Reading passage:
>>>>>

[Date Prev][Date Next][Thread Prev][Thread Next][Date Index][Thread Index]

Re: Complex Types Support in DDL

The principles are as follows:
 * Server should expose, as DDL, the concepts in Calcite’s framework, no more, no less. This includes the ability to define a type if supported by Calcite’s type system (RelDataTypeFactory), and the ability to define materialized views and lattices.
 * Babel should expose anything in a supported SQL dialect (or rather, anything that someone has found time to support).

Server’s specification is relatively fixed, whereas Babel’s specification is growing and changing all the time. 


> On May 2, 2018, at 10:06 AM, Michael Mior <mmior@xxxxxxxxxxxx> wrote:
> Seems logical to me, although I wonder if there's any way we could easily
> make the DDL part of the parser modular. At least before going too far down
> the road of implementing DDL in Babel, it would be good to set a clear
> scope of what will exist in calcite-babel vs. calcite-server.

<<<<<

Aim:
Set down, word for word, everything in the DDL thread above from "The principles are" down to "time to support).".

Extracted records:
>>>>>

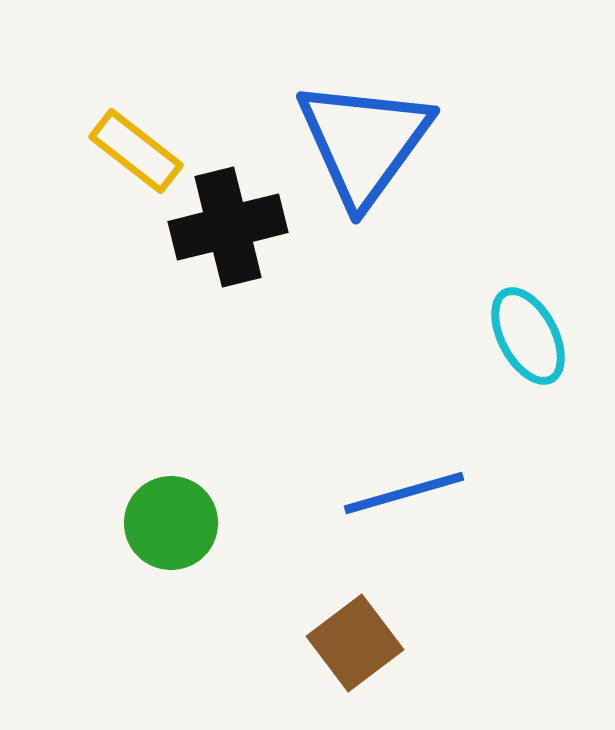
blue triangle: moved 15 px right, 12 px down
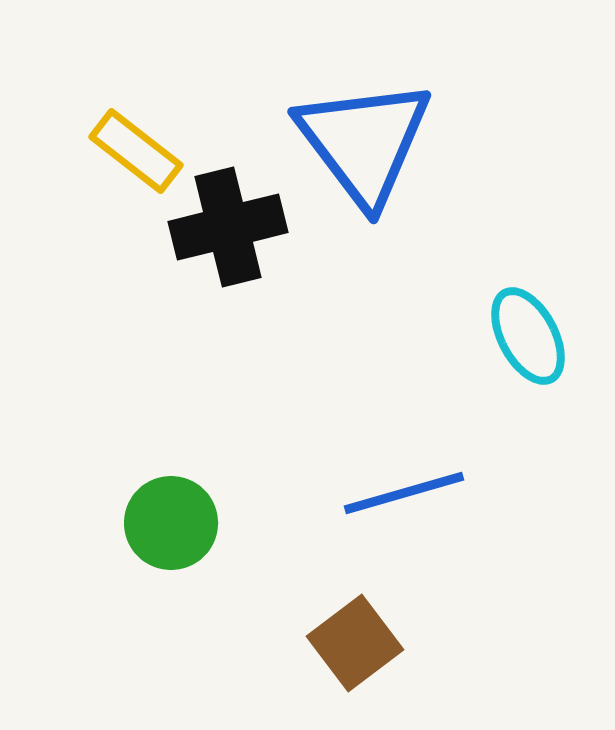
blue triangle: rotated 13 degrees counterclockwise
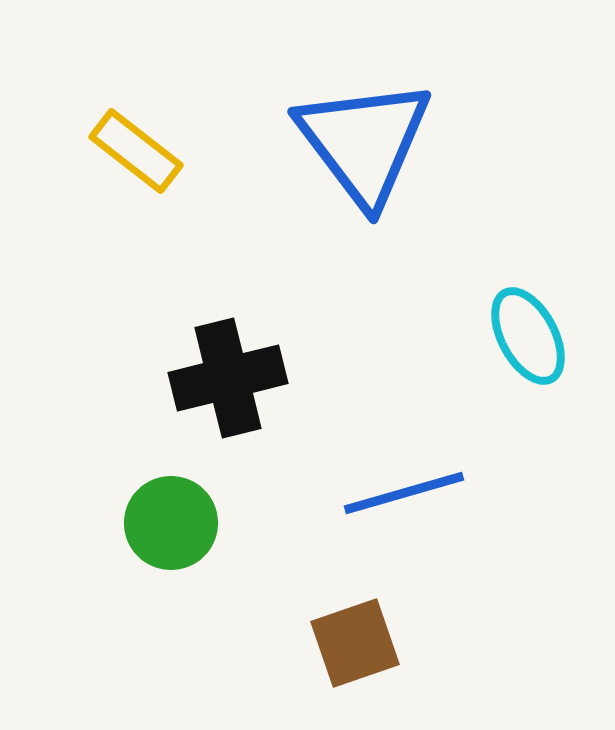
black cross: moved 151 px down
brown square: rotated 18 degrees clockwise
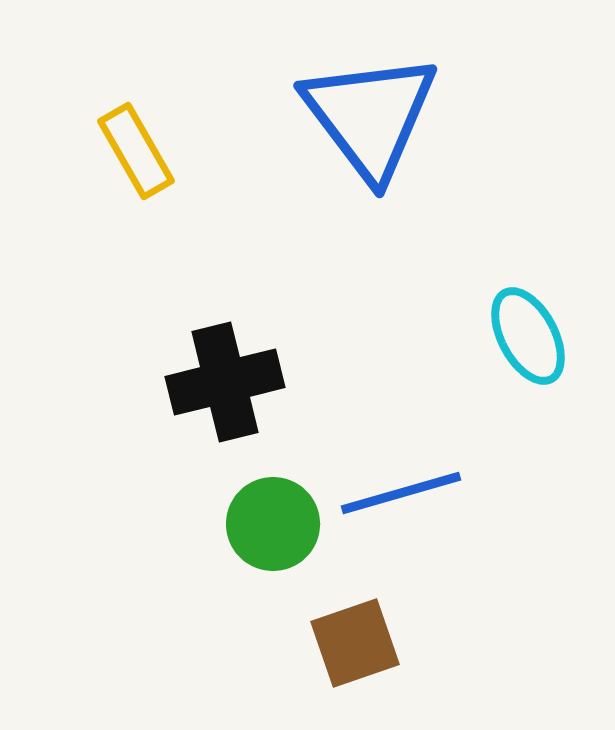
blue triangle: moved 6 px right, 26 px up
yellow rectangle: rotated 22 degrees clockwise
black cross: moved 3 px left, 4 px down
blue line: moved 3 px left
green circle: moved 102 px right, 1 px down
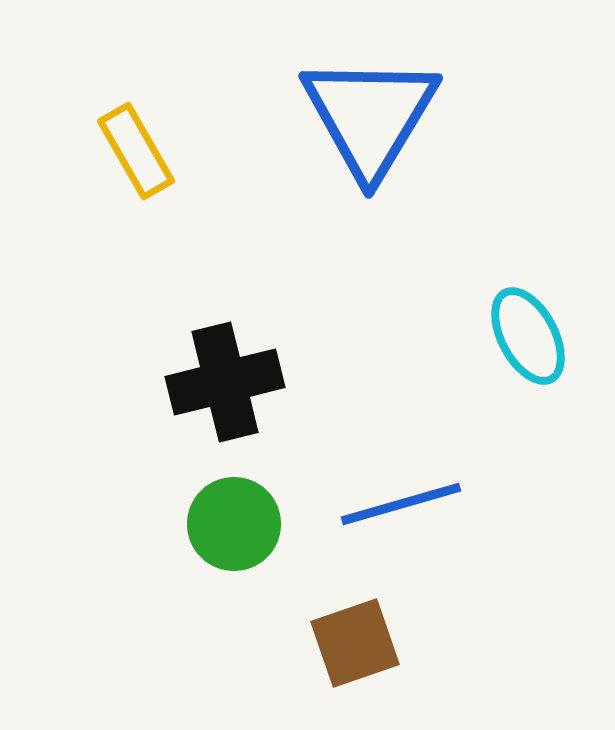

<<<<<

Answer to this exercise:
The principles are as follows:
 * Server should expose, as DDL, the concepts in Calcite’s framework, no more, no less. This includes the ability to define a type if supported by Calcite’s type system (RelDataTypeFactory), and the ability to define materialized views and lattices.
 * Babel should expose anything in a supported SQL dialect (or rather, anything that someone has found time to support).